Can you point to the test case which requires this part? ScalarPRE is not supposed to need to reason about availability. Where does this break?

Also, can this be rephrased in terms of the same isValueFullyAvailableInBlock helper?

Yuck, how have we managed to be this wrong for this long and not notice it?

For the load case, you have to have a pointer which is both NoAlias relative to an arbitrary call and not dereferenceable... so it's basically impossible to trigger at the moment unless you have noalias metadata.

Like Danny, I'm hesitant to add the instruction walks here. MDA already did that once, so doing the walk again seems very wasteful. I can see a couple of options here:

  1. Add an analysis which tracks where a basic block always exits if entered. By returning a safe result ("maybe?"), the invalidation wouldn't be too painful. This would be a step in a direction I've been thinking about for a while to consolidate all of our various dereferenceability checks.
  2. Extend MDA to track this information when doing it's walk. This would be strictly weaker than the current code though.

See also http://lists.llvm.org/pipermail/llvm-commits/Week-of-Mon-20160613/364534.html

I'm hesitant to add a new analysis pass because keeping the analysis up-to-date is inevitably painful... especially given that GVN probably wants to check this at higher resolution than just per-block. Maybe it's the right approach, though.

At minimum, the patch should be rewritten as an extension to isValueFullyAvailableInBlock; that's the bit that's supposed to be reasoning about anticipation for LoadPRE.

I'm not following; this isn't something we need to check on a per-predecessor basis. The issue is basically whether it's legal to hoist a given load from the middle of its parent BB to the beginning of that BB.

lib/Transforms/Scalar/GVN.cpp
2422

See testcase; this is basically just avoiding dividing by zero.

I'm hesitant to add a new analysis pass because keeping the analysis
up-to-date is inevitably painful... especially given that GVN probably
wants to check this at higher resolution than just per-block.

Again, it's very wasteful for it to have to know/compute (even once), where
the blocks that it has to look at in more detail are, when nobody makes
things *more* maythrow then they were before.

If the CFG properly represented "this block, somewhere, throws", it would
know "okay, if i want to hoist out of this block, i have to look harder".

Instead, we now have a bunch of passes that are, at a minimum, going to
look at every instruction in each block and start keeping track of the same
info.
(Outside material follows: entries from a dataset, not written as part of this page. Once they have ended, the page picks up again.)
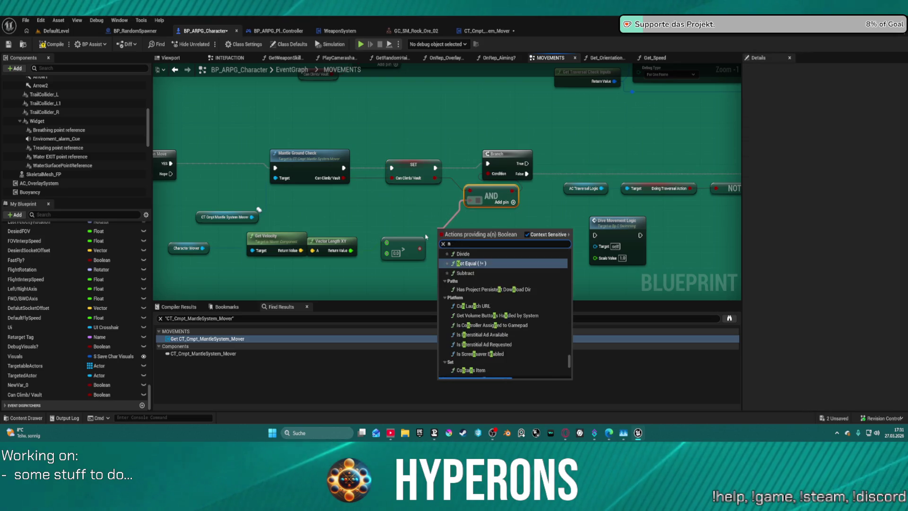
{"action": "type", "text": "ot"}
{"action": "scroll", "coordinate": [426, 237], "scroll_direction": "up", "scroll_amount": 1}
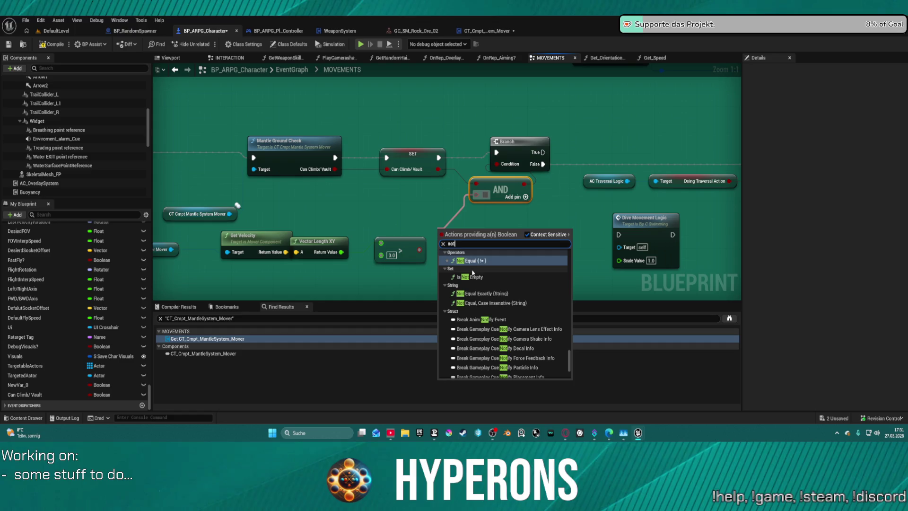
{"action": "type", "text": "bool"}
{"action": "key", "text": "Return"}
{"action": "left_click_drag", "start_coordinate": [419, 250], "coordinate": [445, 232]}
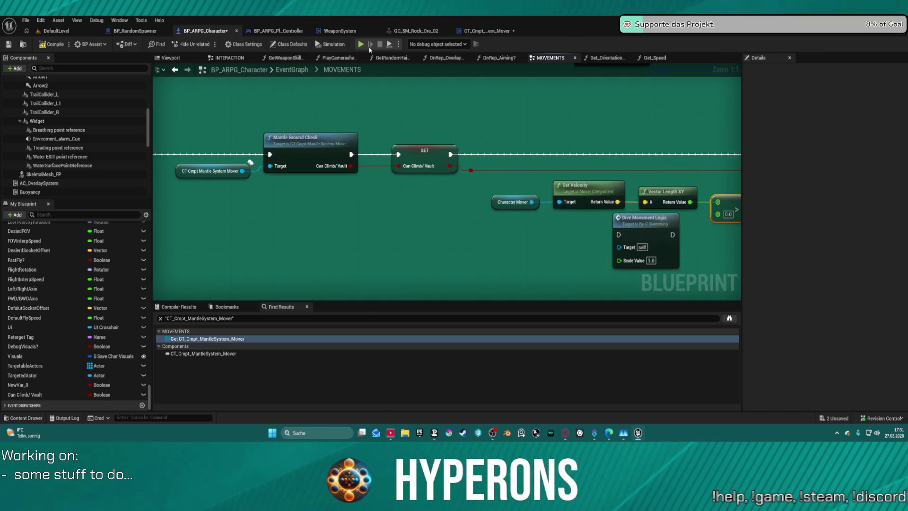
- Compile with F7 and choose Play in Editor in the Blueprint Compilation Errors dialog
{"action": "key", "text": "F7"}
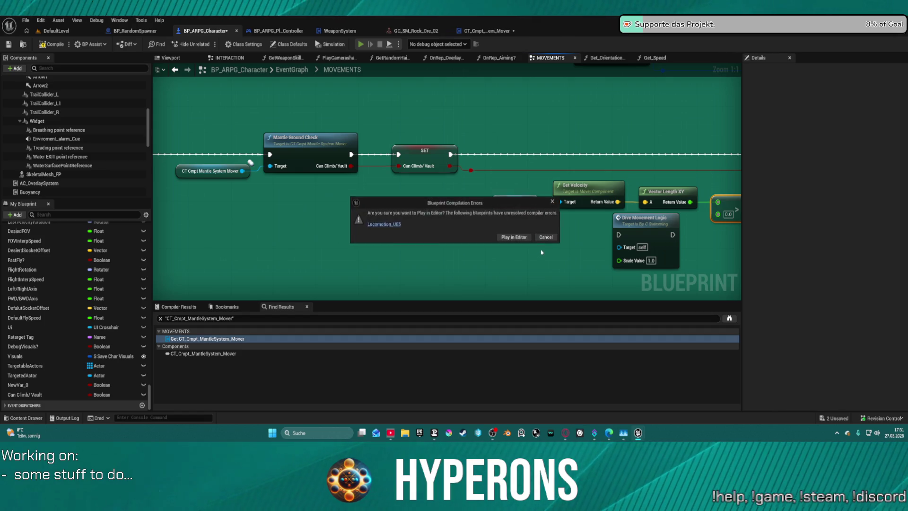
{"action": "left_click", "coordinate": [559, 239]}
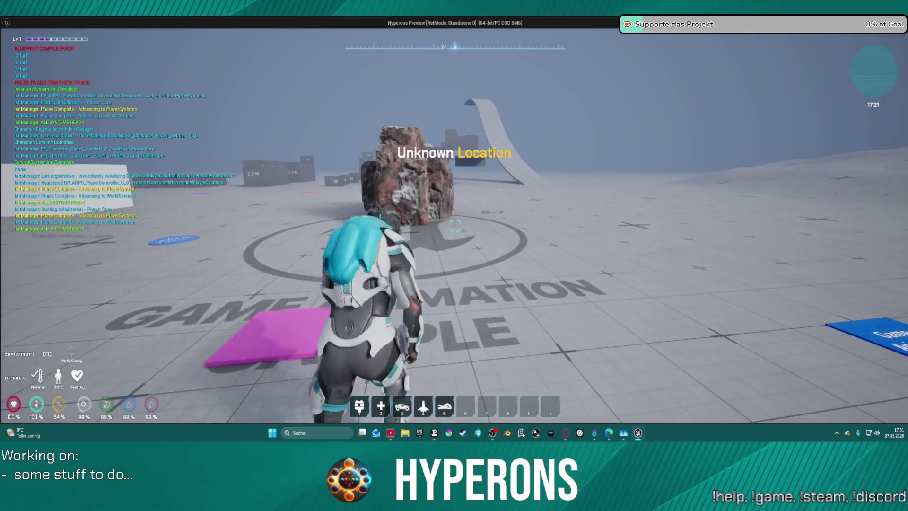
- Run the character into the rock, climb its face onto the top, then back off
{"action": "key", "text": "w"}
In fact, every patch we've done so far here (even mine!) tries to
recompute this very info so it can figure out where it needs to look harder
in constant time.

Also, the current PRE does not really do good PRE, and makes no attempt to
place instructions like a real PRE would.
Any real PRE or store sinking pass is going to want to know what blocks are
"transparent", that is, it is possible to hoist or sink through.

MemorySSA will tell them if the memory state is killed in the block in
constant time.
SSA will tell them if the operands are killed or reusable in the block in
constant time.

The per-block bit you are talking about is precisely the last piece that
tells you if a block is transparent in constant time.

Without it, you must touch every instruction in the program to know which
blocks are transparent.

Maybe it's the right approach, though.

At minimum, the patch should be rewritten as an extension to

isValueFullyAvailableInBlock; that's the bit that's supposed to be
reasoning about anticipation for LoadPRE.

I'm not following; this isn't something we need to check on a
per-predecessor basis. The issue is basically whether it's legal to hoist
a given load from the middle of its parent BB to the beginning of that BB.

This is just because of how current PRE works (which, as mentioned, is
pretty wasteful). If you only want to fix that behavior, then yeah, compute
it once, use that.

sanjoy resigned from this revision.Jun 24 2017, 12:38 PM

Inactive, as far as I can tell.

davide added a subscriber: davide.Jun 24 2017, 12:50 PM
reames resigned from this revision.Feb 25 2020, 9:01 AM

Resigning from a stale review (2016). Feel free to re-add if thread ever revived.